Given how common second marriages and blended families have become, you would think that there would be a clearly defined set of rules for when a step-parent becomes financially responsible for the biological child of their ex spouse or partner.
In general, if an individual voluntarily assumes responsibility for a step-child (and treats the child like one of their own), they could end up having to pay child support even in circumstances where there are 2 biological parents already contributing financially to that child’s welfare.
A court will not order the table amount of child support from the biological parent, and then also order the table amount of support from the step-parent.

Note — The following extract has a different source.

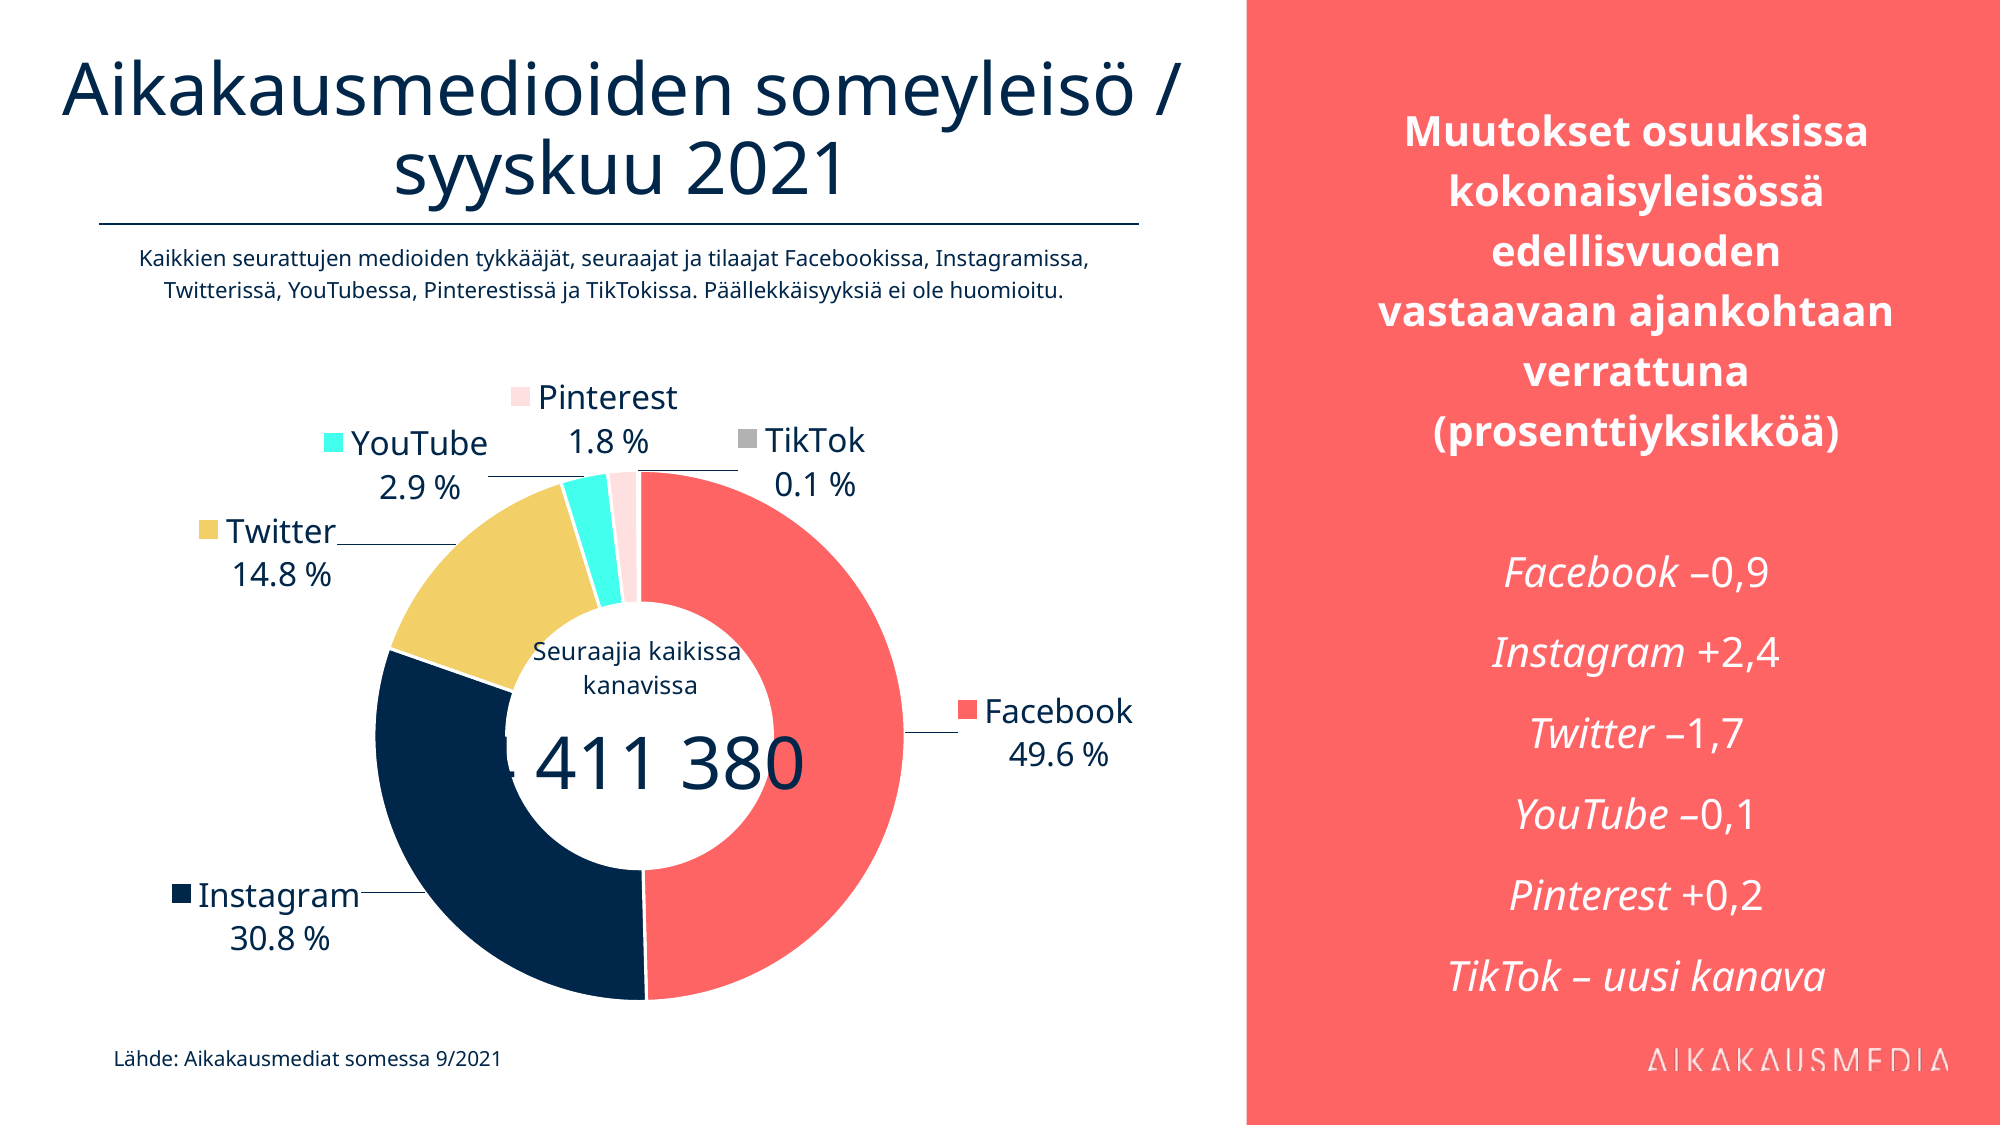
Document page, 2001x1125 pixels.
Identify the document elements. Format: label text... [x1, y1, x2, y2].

Rather, it will try and apportion the child support obligations fairly between the two of them. Section 5 of the Child Support Guidelines enumerates the factors a court will consider in making this determination.
A court will be inclined to order close to the table amount of support for a step-parent if their relationship with the step-child is longstanding, if the biological parent either can’t pay table support or doesn’t have a history of paying, or if the child previously enjoyed a high standard of living with the step-parent. In cases where the biological parent is not able to provide adequate support, the step-parent is exposed to even greater liability.
In Durden v. Durden, the parties had been together for 20 years and the wife had brought a young child with her into the relationship that her husband treated like his own child. When they separated, the child’s biological father had been paying $500 per month in table support. The step father was not ordered to pay table support based on his income- which would have been $472 a month- but was ordered to pay the reduced amount of $300 per month.